# Week 14 Part 1 (SASPy)
### SASPy is a Python Application Programming Interface (API) to the SAS system

* Enabling communication between Jupyter and SAS when using the SAS Kernel
* Running Python code using commonly used IDE other than Jupyter Notebook
* Loading SAS data sets into Python-Pandas DataFrame objects
* Converting Python-Pandas DataFrame objects into SAS data sets
* Using Python convenience methods on SAS data sets
* Imitating the SAS macro facility
* Generating SAS code from Python code

##### If you have a licensed SAS software installed in your computer and you want to use [SASPy](https://support.sas.com/en/software/saspy.html)

* _Exercise input_:
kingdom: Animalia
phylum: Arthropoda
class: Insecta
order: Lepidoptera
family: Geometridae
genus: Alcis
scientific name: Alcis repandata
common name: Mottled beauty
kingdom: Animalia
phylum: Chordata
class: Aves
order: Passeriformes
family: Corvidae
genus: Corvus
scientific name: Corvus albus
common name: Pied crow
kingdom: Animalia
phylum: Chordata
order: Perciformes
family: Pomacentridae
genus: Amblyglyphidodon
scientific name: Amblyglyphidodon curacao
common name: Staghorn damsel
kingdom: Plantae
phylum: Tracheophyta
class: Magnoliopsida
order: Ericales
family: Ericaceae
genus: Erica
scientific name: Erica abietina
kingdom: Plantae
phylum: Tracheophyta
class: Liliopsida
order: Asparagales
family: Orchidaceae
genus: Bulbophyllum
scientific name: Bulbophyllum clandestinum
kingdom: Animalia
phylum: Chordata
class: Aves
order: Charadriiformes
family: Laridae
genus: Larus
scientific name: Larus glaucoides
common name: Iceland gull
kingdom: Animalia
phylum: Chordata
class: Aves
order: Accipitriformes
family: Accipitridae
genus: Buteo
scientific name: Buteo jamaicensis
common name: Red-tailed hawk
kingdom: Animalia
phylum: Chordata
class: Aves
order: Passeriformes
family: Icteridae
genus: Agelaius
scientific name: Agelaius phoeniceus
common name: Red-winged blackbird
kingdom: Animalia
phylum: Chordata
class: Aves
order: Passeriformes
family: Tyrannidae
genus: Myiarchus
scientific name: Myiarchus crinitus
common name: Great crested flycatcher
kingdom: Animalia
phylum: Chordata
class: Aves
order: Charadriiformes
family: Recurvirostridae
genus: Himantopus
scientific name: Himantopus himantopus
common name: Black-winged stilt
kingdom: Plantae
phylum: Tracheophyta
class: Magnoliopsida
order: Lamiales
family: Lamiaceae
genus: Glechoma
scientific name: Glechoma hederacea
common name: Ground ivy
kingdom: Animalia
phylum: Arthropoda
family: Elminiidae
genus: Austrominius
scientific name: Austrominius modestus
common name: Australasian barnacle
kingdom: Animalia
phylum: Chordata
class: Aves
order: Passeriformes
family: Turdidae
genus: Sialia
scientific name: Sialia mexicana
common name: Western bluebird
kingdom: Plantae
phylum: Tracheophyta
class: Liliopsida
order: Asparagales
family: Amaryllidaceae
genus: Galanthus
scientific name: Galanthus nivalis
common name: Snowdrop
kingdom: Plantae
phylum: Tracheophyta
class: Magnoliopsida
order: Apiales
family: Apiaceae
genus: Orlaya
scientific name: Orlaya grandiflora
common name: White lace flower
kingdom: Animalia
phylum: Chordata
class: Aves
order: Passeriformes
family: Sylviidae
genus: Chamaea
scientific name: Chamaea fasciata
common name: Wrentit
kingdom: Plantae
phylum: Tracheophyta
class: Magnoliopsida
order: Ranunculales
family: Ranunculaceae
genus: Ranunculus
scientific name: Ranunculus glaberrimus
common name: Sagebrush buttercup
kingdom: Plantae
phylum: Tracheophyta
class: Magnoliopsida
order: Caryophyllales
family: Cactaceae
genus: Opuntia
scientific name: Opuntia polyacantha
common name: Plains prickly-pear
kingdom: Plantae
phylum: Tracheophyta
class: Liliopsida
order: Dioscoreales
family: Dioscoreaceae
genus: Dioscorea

* _Aim A_: Please repeat the rows word for word, starting at the line that contains "scientific name: Amblyglyphidodon curacao" and ending at the line that contains "family: Recurvirostridae", with both of those lines included.
* _Aim B_: Carry on the SASPy page from the point where it stops.

* _Task output A_:
scientific name: Amblyglyphidodon curacao
common name: Staghorn damsel
kingdom: Plantae
phylum: Tracheophyta
class: Magnoliopsida
order: Ericales
family: Ericaceae
genus: Erica
scientific name: Erica abietina
kingdom: Plantae
phylum: Tracheophyta
class: Liliopsida
order: Asparagales
family: Orchidaceae
genus: Bulbophyllum
scientific name: Bulbophyllum clandestinum
kingdom: Animalia
phylum: Chordata
class: Aves
order: Charadriiformes
family: Laridae
genus: Larus
scientific name: Larus glaucoides
common name: Iceland gull
kingdom: Animalia
phylum: Chordata
class: Aves
order: Accipitriformes
family: Accipitridae
genus: Buteo
scientific name: Buteo jamaicensis
common name: Red-tailed hawk
kingdom: Animalia
phylum: Chordata
class: Aves
order: Passeriformes
family: Icteridae
genus: Agelaius
scientific name: Agelaius phoeniceus
common name: Red-winged blackbird
kingdom: Animalia
phylum: Chordata
class: Aves
order: Passeriformes
family: Tyrannidae
genus: Myiarchus
scientific name: Myiarchus crinitus
common name: Great crested flycatcher
kingdom: Animalia
phylum: Chordata
class: Aves
order: Charadriiformes
family: Recurvirostridae

* _Task output B_:
* Install the [SASPy](https://support.sas.com/en/software/saspy.html) module for adding it to your Python environment
* Configure it to connect to your SAS environment
    * Set up the sascfg_personal.py configuration file
    * Make SAS-supplied Java.jar files available to SASPy
* Install Anaconda distribution of Python for JupyterLab
* Install SAS kernel to enable SASPy communication between Jupyter and SAS

SASPy can be used from:
* Jupyter Notebook or JupyterLab
* any Python console/scripting environment


##### Loading a SAS data set into a Python Object using the sasdata method
* Import saspy
* Create a connection with SAS, authenticating and spinning up a SAS session; winlocal is configuration name in the setup
* Create  python object using the sasdata method
* Run descriptive statistics

In [16]:
import saspy
sas = saspy.SASsession(cfgname='winlocal')
iris = sas.sasdata("iris","SASHELP")
iris.describe()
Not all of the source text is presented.